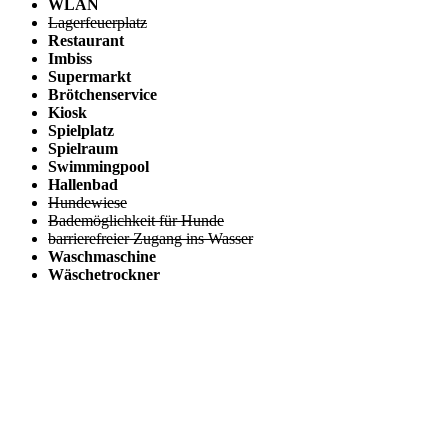
WLAN
Lagerfeuerplatz
Restaurant
Imbiss
Supermarkt
Brötchenservice
Kiosk
Spielplatz
Spielraum
Swimmingpool
Hallenbad
Hundewiese
Bademöglichkeit für Hunde
barrierefreier Zugang ins Wasser
Waschmaschine
Wäschetrockner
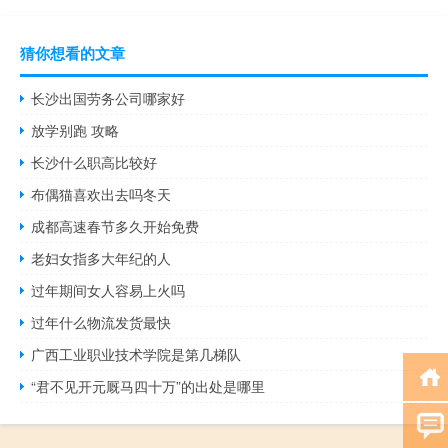
猜你想看的文章
长沙出国劳务公司哪家好
放学别跑 攻略
长沙什么职高比较好
布偶猫喜欢出去吗冬天
成都高速春节多久开始免费
老妇女指多大年纪的人
过年期间女人容易上火吗
过年什么物流发货最快
广西工业职业技术学院是第几梯队
“君不见开元厩马四十万”的出处是哪里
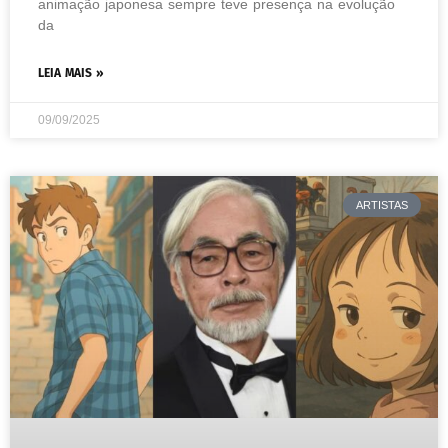
animação japonesa sempre teve presença na evolução
da
LEIA MAIS »
09/09/2025
ARTISTAS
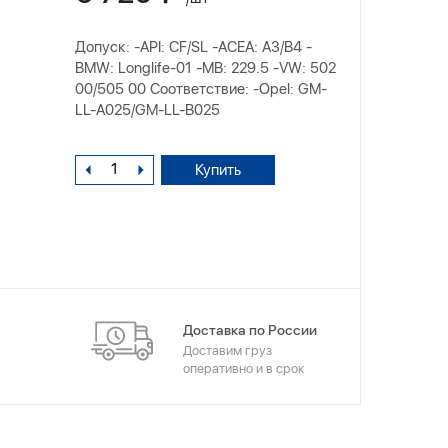
Допуск: -API: CF/SL -ACEA: A3/B4 -
BMW: Longlife-01 -MB: 229.5 -VW: 502
00/505 00 Соответствие: -Opel: GM-
LL-A025/GM-LL-B025
Купить
Доставка по России
Доставим груз
оперативно и в срок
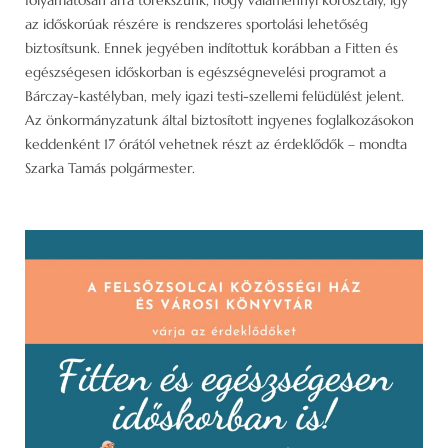
az időskorúak részére is rendszeres sportolási lehetőség
biztosítsunk. Ennek jegyében indítottuk korábban a Fitten és
egészségesen időskorban is egészségnevelési programot a
Bárczay-kastélyban, mely igazi testi-szellemi felüdülést jelent.
Az önkormányzatunk által biztosított ingyenes foglalkozásokon
keddenként 17 órától vehetnek részt az érdeklődők – mondta
Szarka Tamás polgármester.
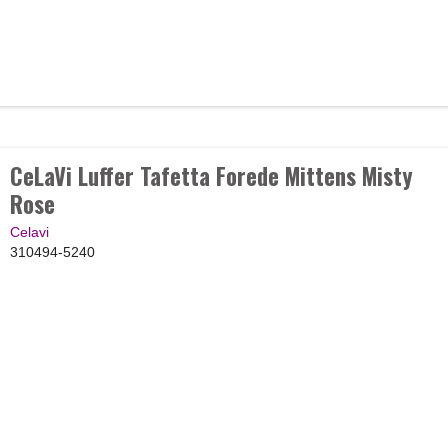
CeLaVi Luffer Tafetta Forede Mittens Misty
Rose
Celavi
310494-5240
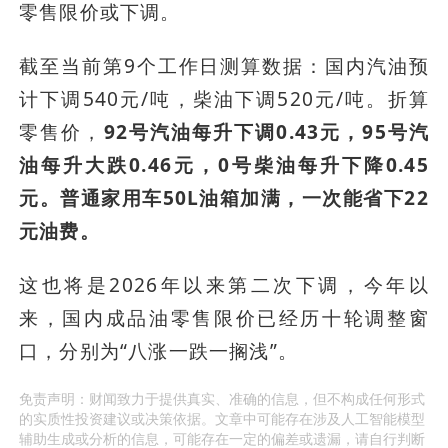
零售限价或下调。
截至当前第9个工作日测算数据：国内汽油预
计下调540元/吨，柴油下调520元/吨。折算
零售价，
92号汽油每升下调0.43元，95号汽
油每升大跌0.46元，0号柴油每升下降0.45
元。普通家用车50L油箱加满，一次能省下22
元油费。
这也将是2026年以来第二次下调，今年以
来，国内成品油零售限价已经历十轮调整窗
口，分别为“八涨一跌一搁浅”。 
免责声明：财闻致力于提供真实、准确的信息，但不构成任何形式
的实质性投资建议或决策依据。文章中可能存在涉及人工智能模型
辅助生成或分析的信息，可能存在一定的偏差或遗漏，请自行判断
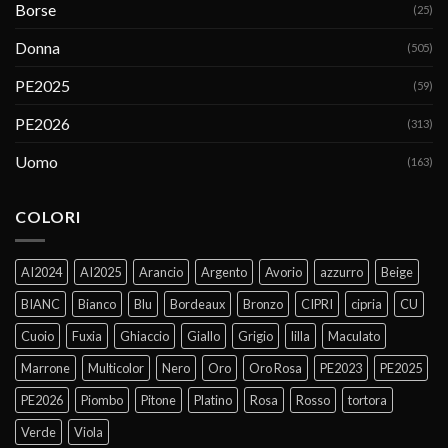
Borse
(25)
Donna
(505)
PE2025
(59)
PE2026
(313)
Uomo
(163)
COLORI
AI2024
AI2025
Arancio
Argento
Avorio
azzurro
Beige
BIANC
Bianco
Blu
Bordeaux
Bronzo
CIPRI
cipria
CU
Cuoio
Fuxia
Ghiaccio
Giallo
Grigio
lilla
Maculato
Marrone
Multicolor
Nero
Oro
Oro Rosa
PE2023
PE2025
PE2026
Piombo
Pitone
Platino
Rosa
Rosso
tortora
Verde
Viola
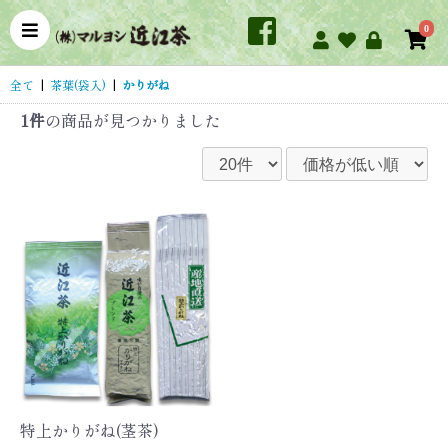
0
全て
|
茶葉(袋入)
|
かりがね
1件
の商品が見つかりました
特上かりがね(茎茶)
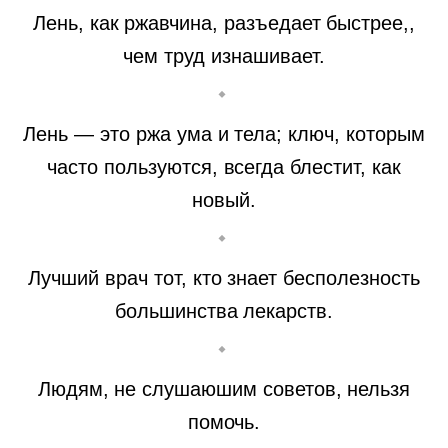
Лень, как ржавчина, разъедает быстрее,,
чем труд изнашивает.
Лень — это ржа ума и тела; ключ, которым
часто пользуются, всегда блестит, как
новый.
Лучший врач тот, кто знает бесполезность
большинства лекарств.
Людям, не слушаюшим советов, нельзя
помочь.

========

YOUR GOAL: Each line above that carries the string "Лень" has to be returned.

SOLUTION FOR THIS EXERCISE:
Лень, как ржавчина, разъедает быстрее,,
Лень — это ржа ума и тела; ключ, которым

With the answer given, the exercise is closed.